本文抜粋:
-- -- --

芝居小屋で偶然ロクサアヌを見つけ、その姿に一目惚れしてしまうクリスチャン。

最初こそシラノを挑発する場面もあるものの、ロクサアヌのいとこだとわかると「お義兄様!」と突然ひざまずいてしまうほどの直情型です(笑)。

自身に詩の技術がなく苦手なため、シラノの手を借りてロクサアヌに便りを送り続けますが、実際に再会すると詩的なことは全く頭からすり抜けて「口づけを(したい)」と要求してしまうあたり、やっぱり直情型です。

見た目は本当に麗しく、シラノも劇中で「寝ていても色男だな~!」と言わしめるほど。

シラノは自身の容姿にコンプレックスを抱えていながらも、他人の容姿についてくさすことなく(そういう段階を超えたのかもしれませんが)、素直にクリスチャンに対して褒めるんですよね。つよい。

それぞれ違う愛の形が面白い部分のひとつ

二人の魅力的な男性から愛されるのが、ヒロインのロクサアヌ。

彼女は聡明な女性で、また、自身も詩を愛しており、クリスチャンの手紙(中身はシラノが書いたもの)を心待ちにしている描写がなされています。

直接的な言葉を嫌い(嫌いというかセンスがないと考え)、わざわざ詩的な言い回しで言わないとときめかない彼女は、クリスチャンからすればしんどかったことでしょう(笑)。

-- -- --

データ:

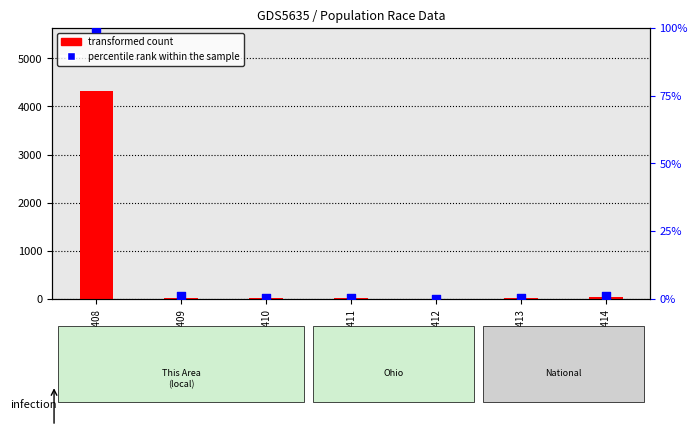

Which series has the largest Y range (max minus min)?

transformed count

-- -- --

実施事項:
1 - 本文抜粋から、「最初こそシラノを挑発する場面」と「あたり、やっぱり直情型です。」の間を、両端も含めて正確に書き写してください。
2 - 本文抜粋の中で「」に入れて引用されているせりふを、すべて挙げてください。
3 - シラノ、クリスチャン、ロクサアヌの人物像を紹介している本文抜粋の最後の文に続けて、その先を書いてください。

解答一覧:
1 -
最初こそシラノを挑発する場面もあるものの、ロクサアヌのいとこだとわかると「お義兄様!」と突然ひざまずいてしまうほどの直情型です(笑)。

自身に詩の技術がなく苦手なため、シラノの手を借りてロクサアヌに便りを送り続けますが、実際に再会すると詩的なことは全く頭からすり抜けて「口づけを(したい)」と要求してしまうあたり、やっぱり直情型です。

2 -
「お義兄様!」
「口づけを(したい)」
「寝ていても色男だな~!」

3 -
クリスチャンと会話を交わすものの、彼の頭からは詩は浮かんできません。

そのためロクサアヌは機嫌を悪くし、部屋に帰ってしまうもののクリスチャンは諦めきれず、彼女の名を呼び続けます。

シラノに止められるも、ロクサアヌはバルコニーに出てきてしまい、その場をなんとか取り繕うために、シラノがクリスチャンの影武者として辛いに彼女に美しい詩を伝えることに(このとき、明かりがないためクリスチャンが直接喋らなくても大丈夫なのでした)。

クリスチャンはシラノの気持ちを知らないとはいえ、非常に自分の心を傷つけることであろうとも、自分の想い人の好きな相手だから……と協力し、恋の詩を送り続けるシラノに対して同情といいますか、切ないながらもなんていい人なんだろうなと思わせてくれます。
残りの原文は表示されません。